Similarly, mocking someone based on reading level is elitist, classist, racist, and ableist. Literacy is used by white supremacy and capitalism to justify exploitation of so-called “unskilled workers” and to destroy cultures. People have “low reading levels” for a multitude of reasons, all based on the fact that our education system does not work for everyone. I grew up with people that could not read, and many times it was because those children were Black or poor or both and the education system was not made for them to succeed. There is such a deep history of white supremacists intentionally keeping Black literacy rates down to bar them from school, voting, and, ultimately, freedom.

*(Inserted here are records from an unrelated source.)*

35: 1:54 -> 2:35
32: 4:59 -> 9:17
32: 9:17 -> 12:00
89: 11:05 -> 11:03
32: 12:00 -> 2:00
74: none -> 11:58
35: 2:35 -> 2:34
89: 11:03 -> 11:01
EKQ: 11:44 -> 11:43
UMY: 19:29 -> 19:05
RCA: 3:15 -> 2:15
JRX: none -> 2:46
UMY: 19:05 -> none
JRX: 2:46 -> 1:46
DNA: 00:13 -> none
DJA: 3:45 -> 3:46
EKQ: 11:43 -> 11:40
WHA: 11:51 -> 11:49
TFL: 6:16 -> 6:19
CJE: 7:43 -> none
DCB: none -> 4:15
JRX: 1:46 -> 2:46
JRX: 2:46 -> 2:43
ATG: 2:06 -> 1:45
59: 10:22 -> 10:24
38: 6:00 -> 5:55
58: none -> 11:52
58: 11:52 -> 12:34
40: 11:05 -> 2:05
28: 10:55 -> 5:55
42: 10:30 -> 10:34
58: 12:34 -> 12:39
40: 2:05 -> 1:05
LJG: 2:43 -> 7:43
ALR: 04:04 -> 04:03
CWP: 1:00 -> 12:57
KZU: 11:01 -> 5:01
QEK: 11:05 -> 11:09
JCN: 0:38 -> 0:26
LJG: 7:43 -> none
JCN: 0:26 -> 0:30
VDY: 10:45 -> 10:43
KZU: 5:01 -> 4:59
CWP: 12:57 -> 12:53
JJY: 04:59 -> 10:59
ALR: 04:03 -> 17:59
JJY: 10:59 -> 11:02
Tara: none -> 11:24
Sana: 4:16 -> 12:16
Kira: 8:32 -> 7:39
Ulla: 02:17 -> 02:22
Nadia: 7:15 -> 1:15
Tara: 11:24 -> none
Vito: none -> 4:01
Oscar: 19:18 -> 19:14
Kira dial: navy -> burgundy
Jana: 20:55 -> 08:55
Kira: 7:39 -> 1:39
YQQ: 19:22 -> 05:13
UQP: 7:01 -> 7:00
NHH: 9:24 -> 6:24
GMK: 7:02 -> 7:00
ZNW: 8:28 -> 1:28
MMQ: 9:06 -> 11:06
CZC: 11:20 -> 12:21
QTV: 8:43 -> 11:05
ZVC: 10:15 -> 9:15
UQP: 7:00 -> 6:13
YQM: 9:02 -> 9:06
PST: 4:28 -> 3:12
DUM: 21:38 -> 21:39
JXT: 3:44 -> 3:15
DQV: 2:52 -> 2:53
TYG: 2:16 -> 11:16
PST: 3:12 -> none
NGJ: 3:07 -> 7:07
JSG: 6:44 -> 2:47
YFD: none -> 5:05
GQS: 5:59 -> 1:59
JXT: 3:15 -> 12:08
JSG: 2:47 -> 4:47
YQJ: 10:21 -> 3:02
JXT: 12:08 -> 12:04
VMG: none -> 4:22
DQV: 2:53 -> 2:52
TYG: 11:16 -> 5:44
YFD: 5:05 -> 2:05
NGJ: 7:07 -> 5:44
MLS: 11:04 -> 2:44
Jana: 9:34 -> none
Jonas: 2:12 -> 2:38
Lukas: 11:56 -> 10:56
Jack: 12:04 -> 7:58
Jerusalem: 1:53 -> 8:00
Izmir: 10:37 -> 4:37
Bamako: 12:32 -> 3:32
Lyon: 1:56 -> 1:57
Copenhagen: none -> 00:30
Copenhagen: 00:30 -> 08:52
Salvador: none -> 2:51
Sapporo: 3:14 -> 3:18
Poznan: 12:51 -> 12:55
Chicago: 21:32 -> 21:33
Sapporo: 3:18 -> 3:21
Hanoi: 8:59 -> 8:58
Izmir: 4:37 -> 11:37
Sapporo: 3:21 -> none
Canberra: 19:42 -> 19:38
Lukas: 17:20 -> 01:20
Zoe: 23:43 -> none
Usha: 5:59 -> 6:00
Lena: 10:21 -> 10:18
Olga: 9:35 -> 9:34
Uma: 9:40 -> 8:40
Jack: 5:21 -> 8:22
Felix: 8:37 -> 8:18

Beyond that, someone’s worth should not be predicated on someone’s reading ability. If someone does not have the ability to read, it does not mean you are better than them. Using that as a way to make fun of a bigot only reinforces racist, classist, ableist ideas about worth in this system. There are so many things to make fun of bigots for, especially those that have gone to college and refuse to change. It is not okay to mock people for their abilities (reading level included) or education history because none of those things have to do with their views and only make fun of people who are disenfranchised by this system. There are so many better insults to throw at bigots that are not hurting an entire group of people and reinforcing capitalist ideas about worth and dignity.

If you wonder why working class folks hold such a resentment towards academic elites, just look at how you talk about us. You blame us for not being able to succeed in a system that was meant to exploit us until we die, and you were and are the group that helped create the divisions between us. Western academia was never a place of moral high ground, it was always a way to teach the powerful how to maintain power and indoctrinate the rest of us. It is time that we start teaching ourselves real knowledge and using it towards our liberation. That will never happen through a university; it will only happen through us, in our homes and in our communities.